Estes dois, Júlio e o ajudante do velho Marinho, gostavam de implicar comigo e rir do meu jeito um pouco malcriado nas respostas e petulante nos gestos infantis de kanuca do colégio, ali mesmo ao lado dos radiadores e do lado da minha casa também. Todos vizinhos uns dos outros, afinal.
Eu era uma miúda morena, olhos grandes, magricela, pernas que pareciam canivetes, cabelo tipo beatriz costa, para consumição minha… e assunto arrumado, não falamos mais nisso que eu é que mando, dizia o sô santos quando insistia que não queria que o amigo dele António barbeiro, se ia almoçar connosco ao domingo, me cortasse a franja pelo meio da testa que parecia uma besuga como a Fatinha, a Ana Maria e eu própria chamávamos quando as viamos chegar das berças, todas branquelas, com as maçãs do rosto vermelhas, roupas de inverno e sotaque estranho de palavras que não conheciamos. O que me safava era o meu jeito sotaqueado de muangolê, fruto de tudo e também do convívio intenso com Sebastiana, filha da Alice e sobrinha da lavadeira Lucrécia. Na verdade, era prima, porque a Lucrécia é que era sobrinha da Alice, mas era mais velha e a Sebastina chamava-lhe de tia.
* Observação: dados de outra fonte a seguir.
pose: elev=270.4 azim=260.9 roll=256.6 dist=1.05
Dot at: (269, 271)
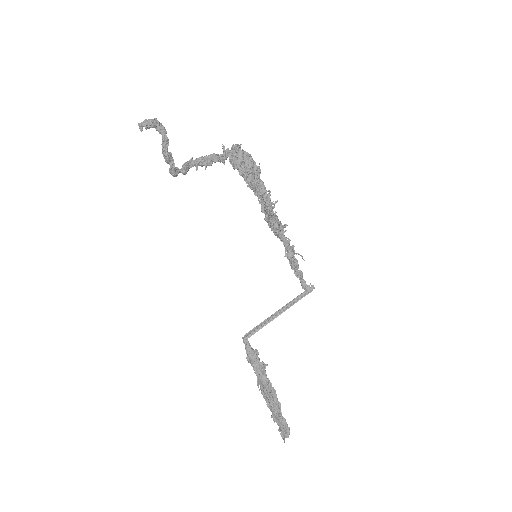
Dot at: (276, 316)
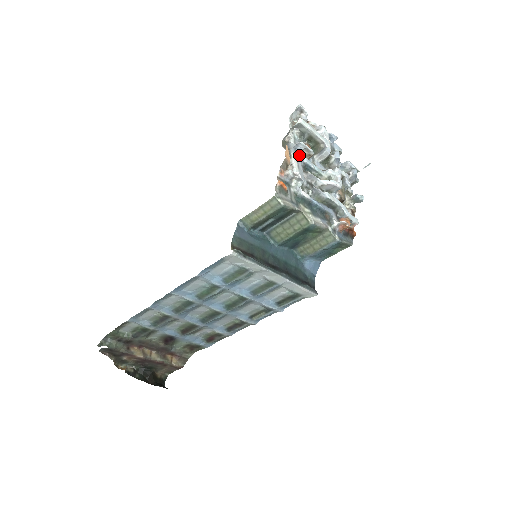
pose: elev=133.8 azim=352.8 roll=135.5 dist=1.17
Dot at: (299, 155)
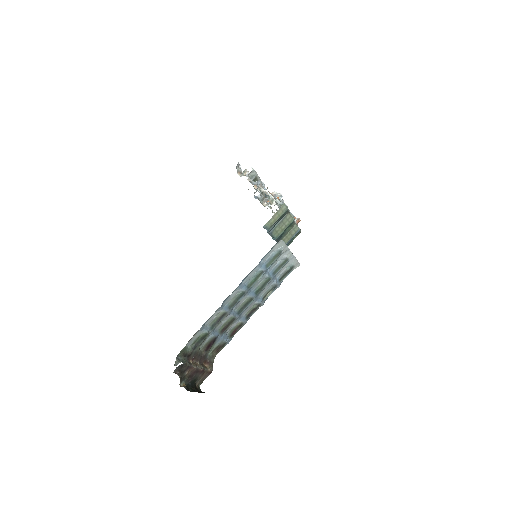
Dot at: occluded
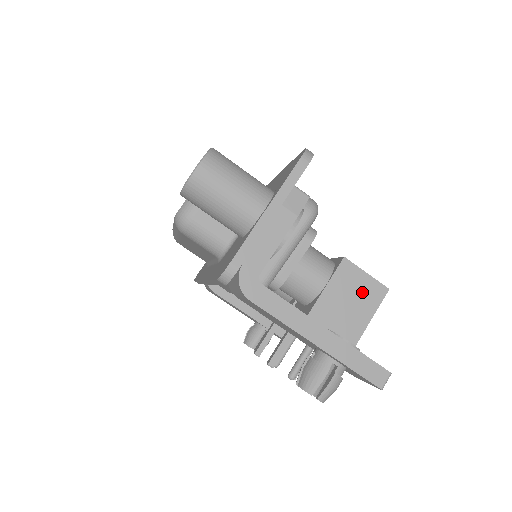
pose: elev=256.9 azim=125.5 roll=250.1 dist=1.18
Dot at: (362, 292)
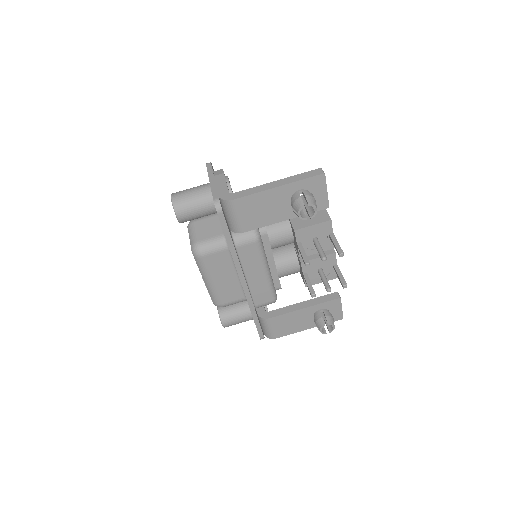
Dot at: occluded
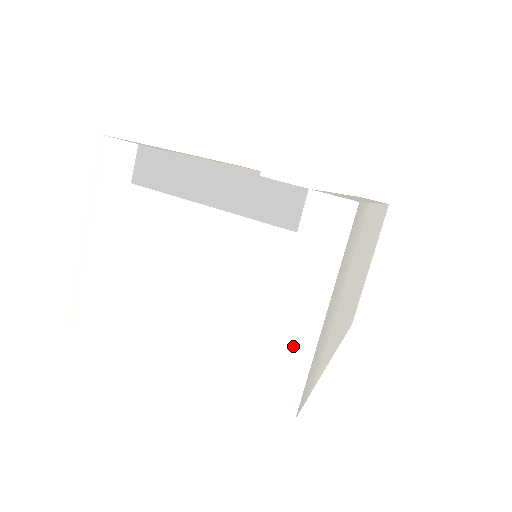
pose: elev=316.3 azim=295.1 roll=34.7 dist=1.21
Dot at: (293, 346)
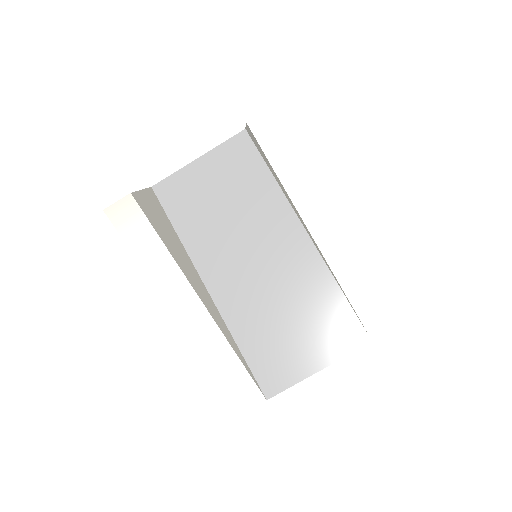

Tinha resposta pronta na ponta da língua e não me custava nada xingar de, filho da caixa, da polícia, vai para a tuge ou pior um pouco, acompanhado de aviões nas duas mãos. Ninguém me metia medo. Só sô Santos quando me arregalava os olhos e crescia p’ra mim na base da ameaça do cinto, parecia o mundo ia terminar ali na ponta do seu cinto. Aí sim, eu ficava pequenininha que nem formiga em dia de descanso. Depois voltava a crescer porque vergonha não tinha nenhuma e ia no meu caminho, pés descalços ou em chinelos de meter no dedo, saia plissada, oferta do tio Augusto, brincar para a frente do colégio e cantar, quando vou para a gandaia caminho assim, assim, assim…numa coreografia de provocar inveja a qualquer uma. E o Júlio ria, ria, no alto dos seus tenros anos de adolescente desengonçado, queixo de rebeca, pele pálida e olhos de gato, calções com suspensórios e sandálias de pneu. Onde vais Clarita? Eu parava de gingar, de cantar, olhava-o e respondia: vou buscar á diána ná pádária, e voltava a cantar toda peneirenta, mexendo e remexendo as ancas, quando vou para a gandaia caminho assim, assim, assim…
Esta estória já contei tantas vezes que parece não há ninguém que não a saiba. O Júlio ficou colado a esta lembrança para sempre, Deus o tenha. Já partiu. Do Satão para a eternidade. Quem me disse foi um ex-namorado, meu, não dele, grande amigo que foi depois, vejam só se eu algum dia ia imaginar, o Júlio, amigo do…ups, não vou dizer o nome porque meio mundo o conhece e ia ficar constrangedor, não p’ra mim, mas, sei lá, as criaturas ao longo da vida vão mudando e vamos que não queria que se soubesse que fui a “ miúda “ dele (? ) quando era unha com carne do Júlio e até foi este que lhe disse que eu era filha do sô Santos da loja, onde é que eu morava e até que me carregou no colo quando eu era candengue. Mania essa de todos os kambas de infância mais velhos, dizerem que me pegaram no colo, só porque me viram fazer aviões com os dedos, xingar aqueles que me provocavam ou cantar e gingar numa coreografia só minha, eu que inventei, quando vou para a gandaia caminho assim, assim, assim… acho que este gostava de dizer isso no outro, para provocar, assim como os candengues fazem - Uôooooooo, eu peguei, tu não!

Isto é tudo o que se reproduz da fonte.